● THE DATA

* * *

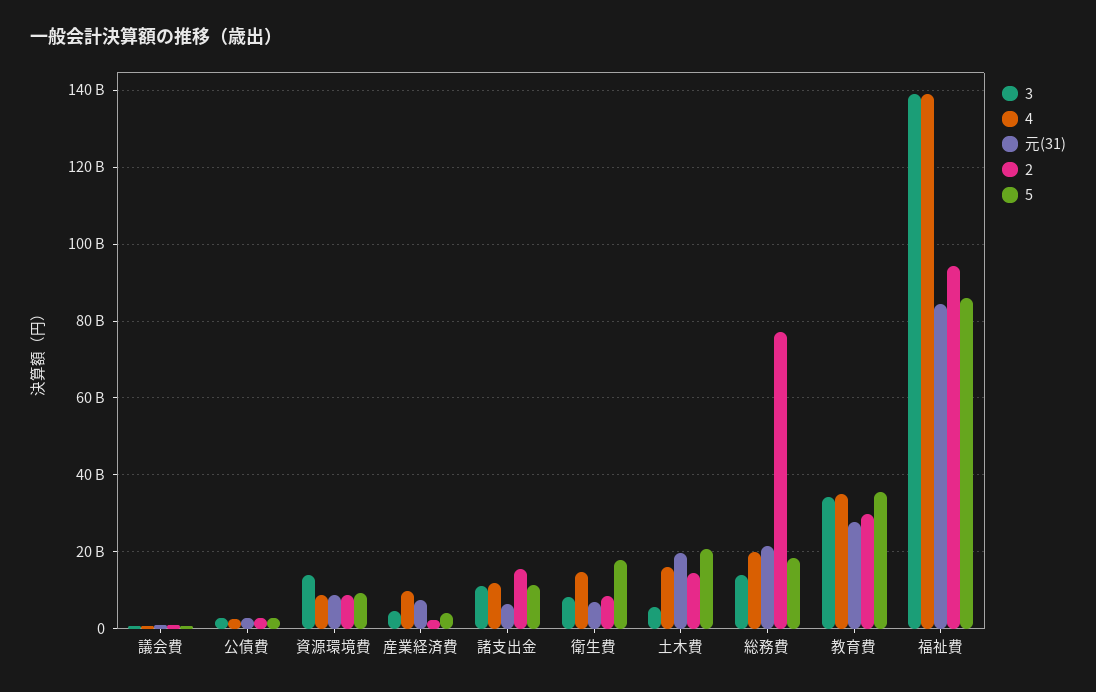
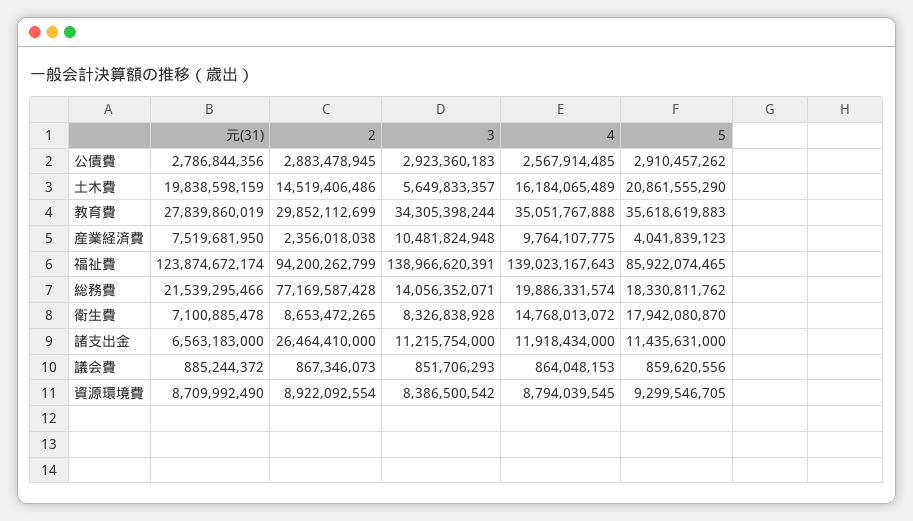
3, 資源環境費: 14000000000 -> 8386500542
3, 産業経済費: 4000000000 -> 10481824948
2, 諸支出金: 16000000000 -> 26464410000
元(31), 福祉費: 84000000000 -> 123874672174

* * *

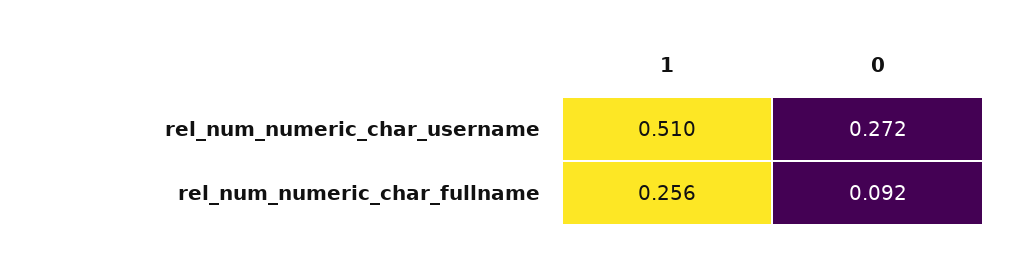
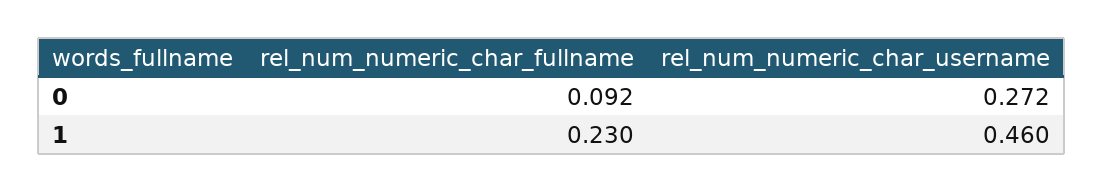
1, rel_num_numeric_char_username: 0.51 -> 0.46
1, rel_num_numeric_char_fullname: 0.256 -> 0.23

* * *

● EXERCISE OBJECTIVE
Above are records; repeat only the lines starting at the line with "3, 資源環境費: 14000000000 -> 8386500542" and ending at the line with "元(31), 福祉費: 84000000000 -> 123874672174", exactly as they appear, both included.

● TASK SOLUTION
3, 資源環境費: 14000000000 -> 8386500542
3, 産業経済費: 4000000000 -> 10481824948
2, 諸支出金: 16000000000 -> 26464410000
元(31), 福祉費: 84000000000 -> 123874672174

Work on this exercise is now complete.